Baïf elaborated a system for regulating French versification by quantity, a system which came to be known as vers mesurés, or vers mesurés à l'antique. In the general idea of regulating versification by quantity, he was not a pioneer. Jacques de la Taille had written in 1562 the Maniére de faire des vers en français comme en grec et en latin (printed 1573), and other poets had made experiments in the same direction; however, in his specific attempt to recapture the ancient Greek and Latin ethical effect of poetry on its hearers, and in applying the metrical innovations to music, he created something entirely new.

Baïf's innovations also included a line of 15 syllables known as the vers Baïfin. He also meditated reforms in French spelling.

His theories are exemplified in Etrenes de poezie Franzoeze an vers mezures (1574). His works were published in 4 volumes, entitled Œuvres en rime (1573), consisting of Amours, Jeux, Passetemps, et Poemes, containing, among much that is now hardly readable, some pieces of infinite grace and delicacy.

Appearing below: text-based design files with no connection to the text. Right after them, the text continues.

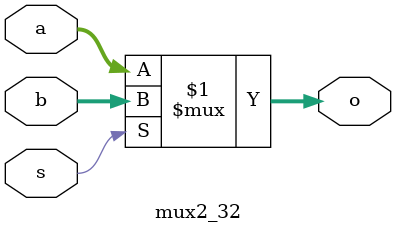
<source format=sv>
`timescale 1ns / 1ps


module mux2_32(
    input logic s,
    input logic [31:0] a,b,
    output logic [31:0] o
    );
    
    assign o = s ? b : a;
    
endmodule

</source>
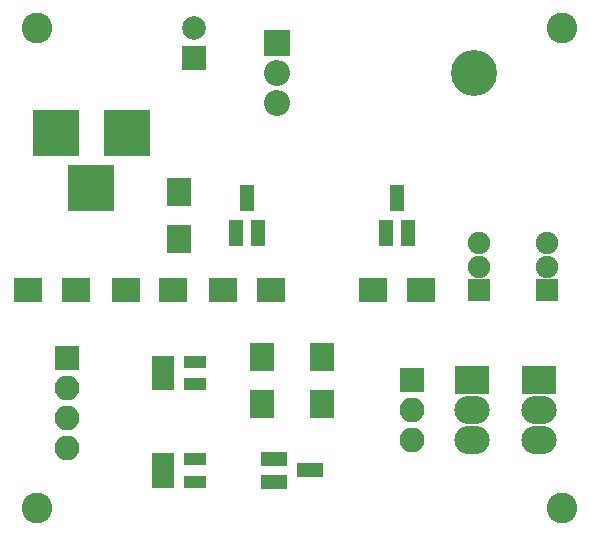
<source format=gbr>
G04 #@! TF.FileFunction,Soldermask,Top*
%FSLAX46Y46*%
G04 Gerber Fmt 4.6, Leading zero omitted, Abs format (unit mm)*
G04 Created by KiCad (PCBNEW 4.0.7) date Sunday, June 10, 2018 'PMt' 01:36:30 PM*
%MOMM*%
%LPD*%
G01*
G04 APERTURE LIST*
%ADD10C,0.100000*%
%ADD11C,2.600000*%
%ADD12R,2.000000X2.400000*%
%ADD13R,2.000000X2.000000*%
%ADD14C,2.000000*%
%ADD15R,2.400000X2.000000*%
%ADD16R,2.400000X2.100000*%
%ADD17R,3.900000X3.900000*%
%ADD18R,2.100000X2.400000*%
%ADD19O,3.900000X3.900000*%
%ADD20R,2.200000X2.200000*%
%ADD21O,2.200000X2.200000*%
%ADD22R,1.900000X1.900000*%
%ADD23C,1.900000*%
%ADD24R,3.000000X2.400000*%
%ADD25O,3.000000X2.400000*%
%ADD26R,1.960000X1.050000*%
%ADD27R,2.100000X2.100000*%
%ADD28O,2.100000X2.100000*%
%ADD29R,2.300000X1.200000*%
%ADD30R,1.200000X2.300000*%
G04 APERTURE END LIST*
D10*
D11*
X97790000Y-16510000D03*
X53340000Y-57150000D03*
X97790000Y-57150000D03*
D12*
X65405000Y-30385000D03*
X65405000Y-34385000D03*
D13*
X66675000Y-19050000D03*
D14*
X66675000Y-16550000D03*
D15*
X73120000Y-38735000D03*
X69120000Y-38735000D03*
D16*
X60865000Y-38735000D03*
X64865000Y-38735000D03*
D17*
X60960000Y-25400000D03*
X54960000Y-25400000D03*
X57960000Y-30100000D03*
D16*
X56610000Y-38735000D03*
X52610000Y-38735000D03*
D18*
X77470000Y-44355000D03*
X77470000Y-48355000D03*
X72390000Y-44355000D03*
X72390000Y-48355000D03*
D19*
X90320000Y-20320000D03*
D20*
X73660000Y-17780000D03*
D21*
X73660000Y-20320000D03*
X73660000Y-22860000D03*
D22*
X96520000Y-38735000D03*
D23*
X96520000Y-36735000D03*
X96520000Y-34735000D03*
D24*
X95885000Y-46355000D03*
D25*
X95885000Y-48895000D03*
X95885000Y-51435000D03*
D11*
X53340000Y-16510000D03*
D22*
X90805000Y-38735000D03*
D23*
X90805000Y-36735000D03*
X90805000Y-34735000D03*
D24*
X90170000Y-46355000D03*
D25*
X90170000Y-48895000D03*
X90170000Y-51435000D03*
D26*
X64055000Y-44770000D03*
X64055000Y-45720000D03*
X64055000Y-46670000D03*
X66755000Y-46670000D03*
X66755000Y-44770000D03*
X64055000Y-53025000D03*
X64055000Y-53975000D03*
X64055000Y-54925000D03*
X66755000Y-54925000D03*
X66755000Y-53025000D03*
D15*
X85820000Y-38735000D03*
X81820000Y-38735000D03*
D27*
X55880000Y-44450000D03*
D28*
X55880000Y-46990000D03*
X55880000Y-49530000D03*
X55880000Y-52070000D03*
D27*
X85090000Y-46355000D03*
D28*
X85090000Y-48895000D03*
X85090000Y-51435000D03*
D29*
X73430000Y-53025000D03*
X73430000Y-54925000D03*
X76430000Y-53975000D03*
D30*
X82870000Y-33885000D03*
X84770000Y-33885000D03*
X83820000Y-30885000D03*
X70170000Y-33885000D03*
X72070000Y-33885000D03*
X71120000Y-30885000D03*
M02*

</source>
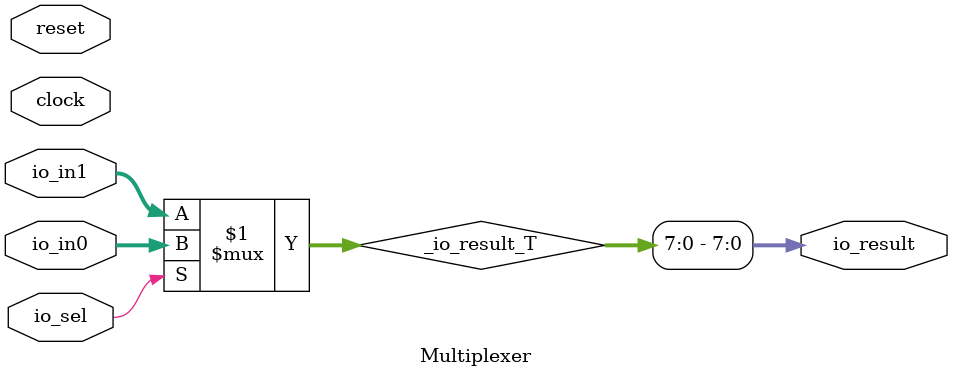
<source format=v>
module Multiplexer(
  input         clock,
  input         reset,
  input  [15:0] io_in0,
  input  [15:0] io_in1,
  input         io_sel,
  output [7:0]  io_result
);
  wire [15:0] _io_result_T = io_sel ? io_in0 : io_in1; // @[Multiplexer.scala 12:19]
  assign io_result = _io_result_T[7:0]; // @[Multiplexer.scala 12:13]
endmodule

</source>
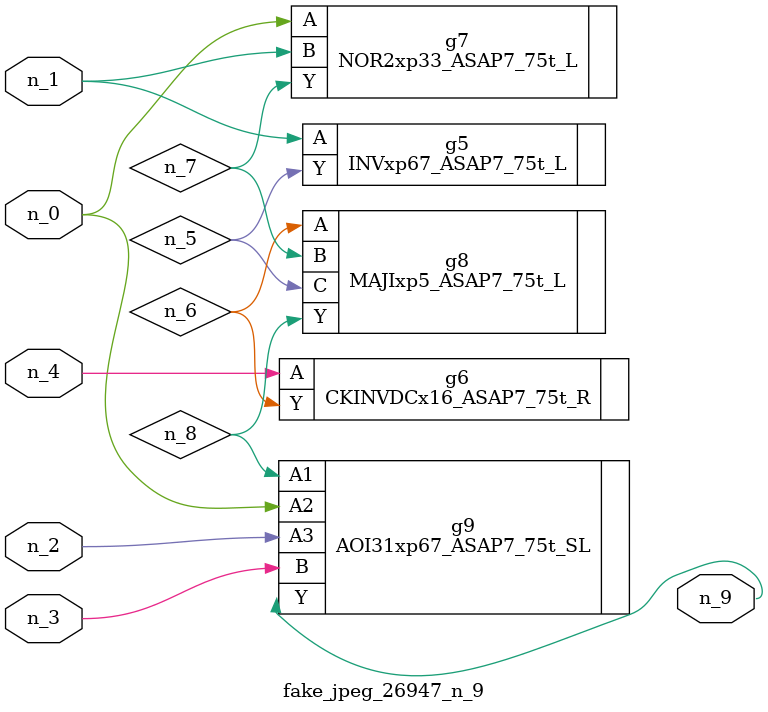
<source format=v>
module fake_jpeg_26947_n_9 (n_3, n_2, n_1, n_0, n_4, n_9);

input n_3;
input n_2;
input n_1;
input n_0;
input n_4;

output n_9;

wire n_8;
wire n_6;
wire n_5;
wire n_7;

INVxp67_ASAP7_75t_L g5 ( 
.A(n_1),
.Y(n_5)
);

CKINVDCx16_ASAP7_75t_R g6 ( 
.A(n_4),
.Y(n_6)
);

NOR2xp33_ASAP7_75t_L g7 ( 
.A(n_0),
.B(n_1),
.Y(n_7)
);

MAJIxp5_ASAP7_75t_L g8 ( 
.A(n_6),
.B(n_7),
.C(n_5),
.Y(n_8)
);

AOI31xp67_ASAP7_75t_SL g9 ( 
.A1(n_8),
.A2(n_0),
.A3(n_2),
.B(n_3),
.Y(n_9)
);


endmodule
</source>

His sonnet on the Roman de la Rose was said to contain the whole argument of that celebrated work, and Colletet says it was on everybody's lips. He held the historian of the French language Claude Fauchet in high regard; in a neo-Latin poem addressed to Fauchet, Baïf called him 'Falcete docte, carminum ô tu candide / Iudex meorum' ('Learned Fauchet, candid judge of my poems').

He also wrote a celebrated sonnet in praise of the St. Bartholomew's Day Massacre. Baïf was the author of two comedies, L'Eunuque, 1565 (published 1573), a free translation of Terence's Eunuchus, and Le Brave (1567), an imitation of the Miles Gloriosus, in which the characters of Plautus are turned into Frenchmen, the action taking place at Orléans. Baïf published a collection of Latin verse in 1577, and in 1576 a popular volume of Mimes, enseignemens et proverbes.

Twentieth century French composer Denise Roger used Baïf's text in some of her songs.